## WHAT THE TASK ASKS
Reproduce the records. Keep every word exact and include no images.

(Spatial grounding data)
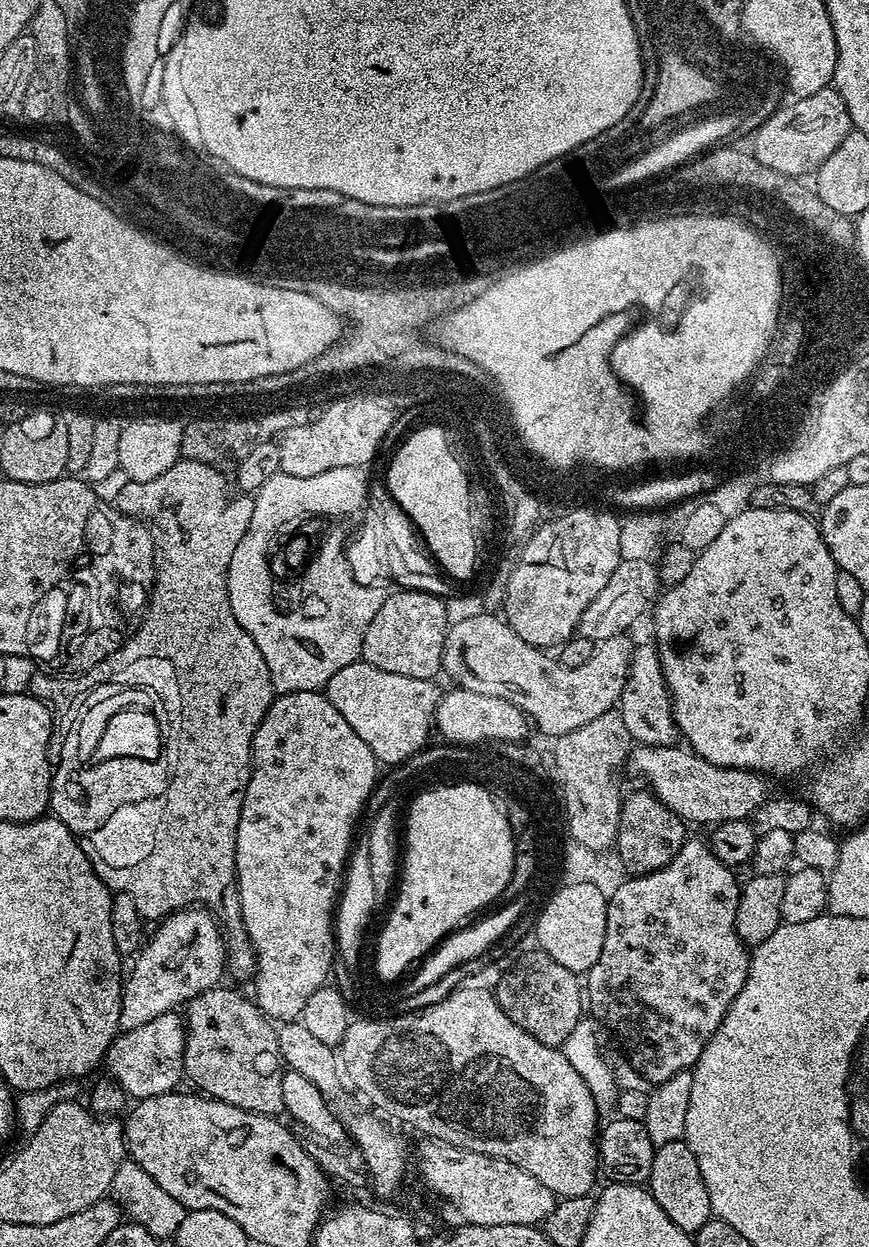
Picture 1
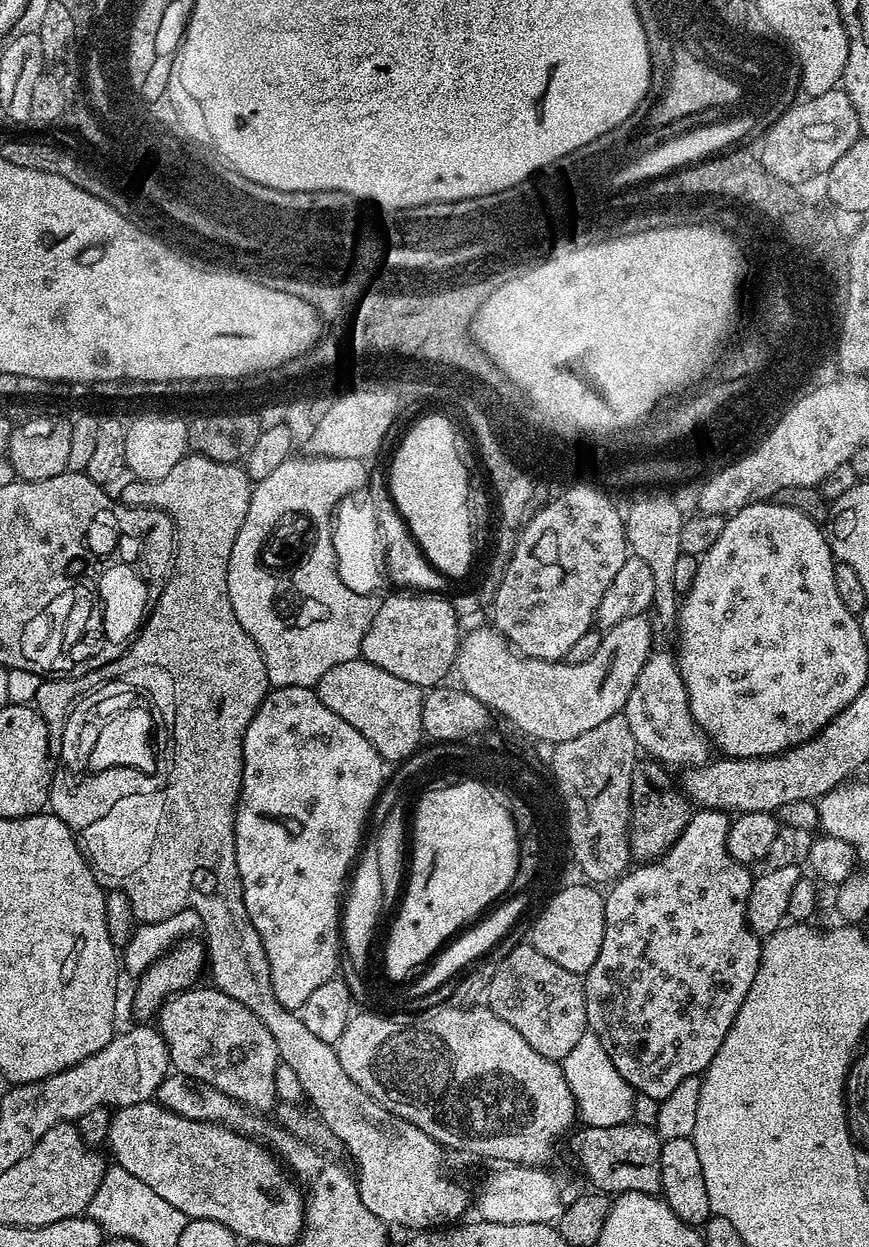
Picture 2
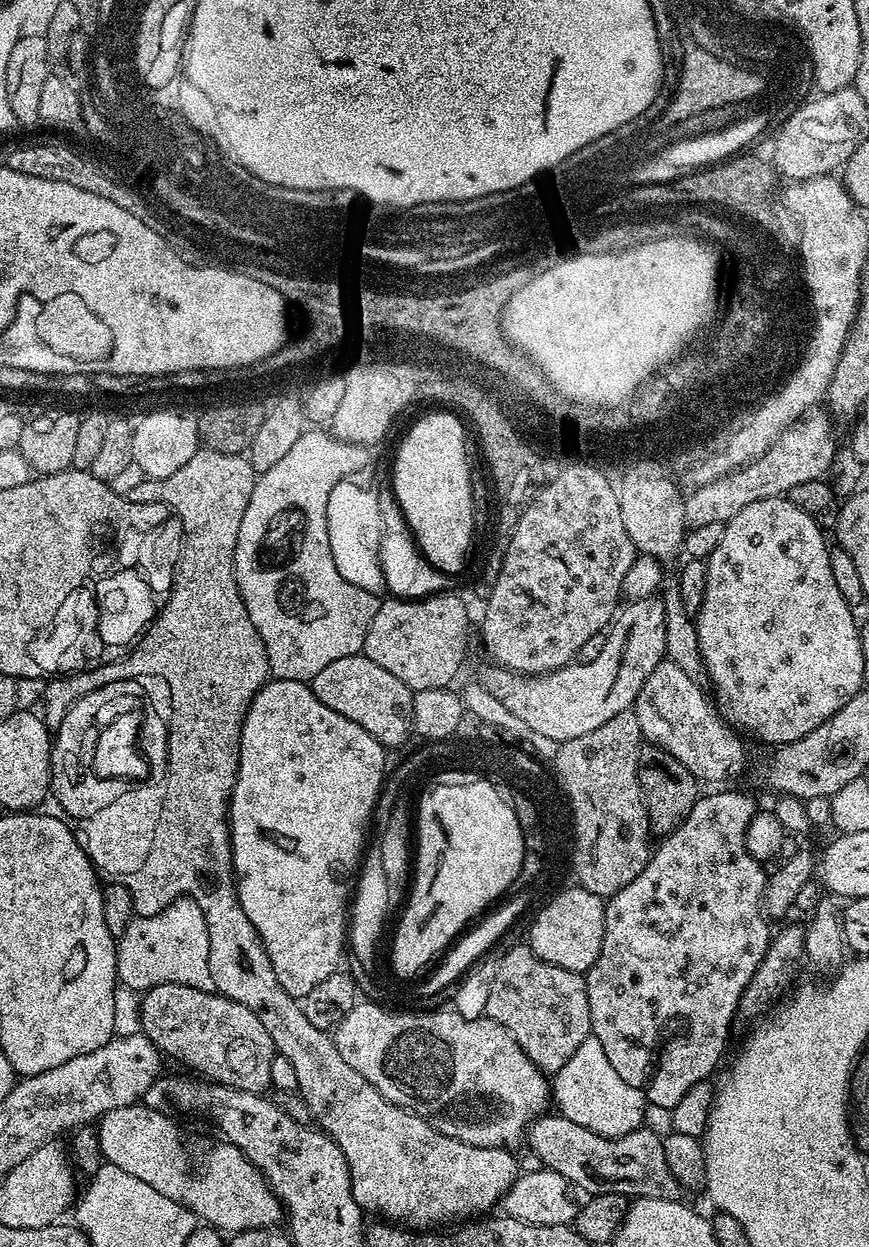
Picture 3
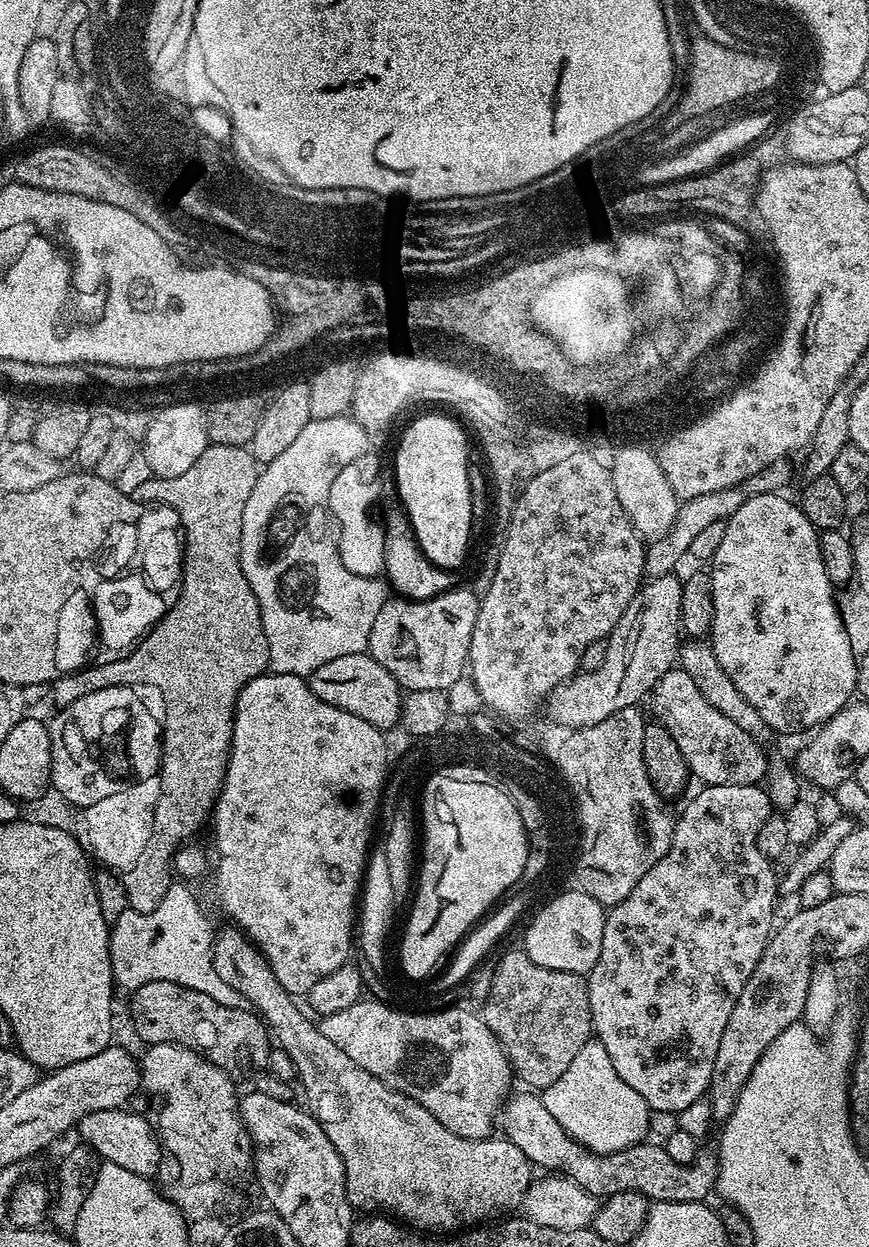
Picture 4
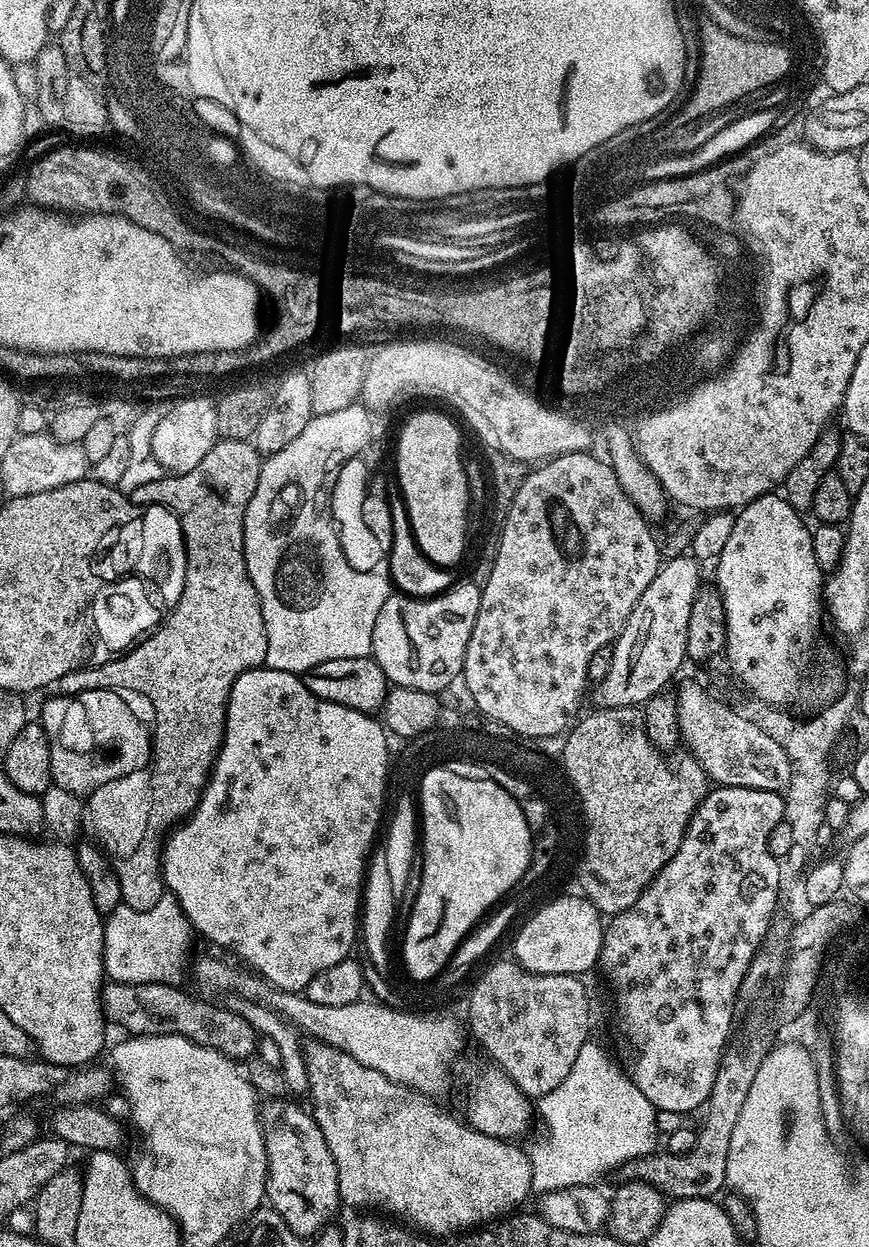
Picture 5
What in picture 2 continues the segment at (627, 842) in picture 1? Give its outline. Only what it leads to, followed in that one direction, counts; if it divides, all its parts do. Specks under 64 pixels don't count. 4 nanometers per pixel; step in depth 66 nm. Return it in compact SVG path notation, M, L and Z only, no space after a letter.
M651 758L637 759L632 771L632 789L630 790L630 818L628 819L628 845L632 851L632 860L636 862L655 862L667 854L670 846L678 842L682 830L690 822L694 811L683 791L672 781L667 767L659 760Z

## ANSWER
Picture 1
Picture 2
Picture 3
Picture 4
Picture 5
What in picture 2 continues the segment at (627, 842) in picture 1? Give its outline. Only what it leads to, followed in that one direction, counts; if it divides, all its parts do. Specks under 64 pixels don't count. 4 nanometers per pixel; step in depth 66 nm. Return it in compact SVG path notation, M, L and Z only, no space after a letter.
M651 758L637 759L632 771L632 789L630 790L630 818L628 819L628 845L632 851L632 860L636 862L655 862L667 854L670 846L678 842L682 830L690 822L694 811L683 791L672 781L667 767L659 760Z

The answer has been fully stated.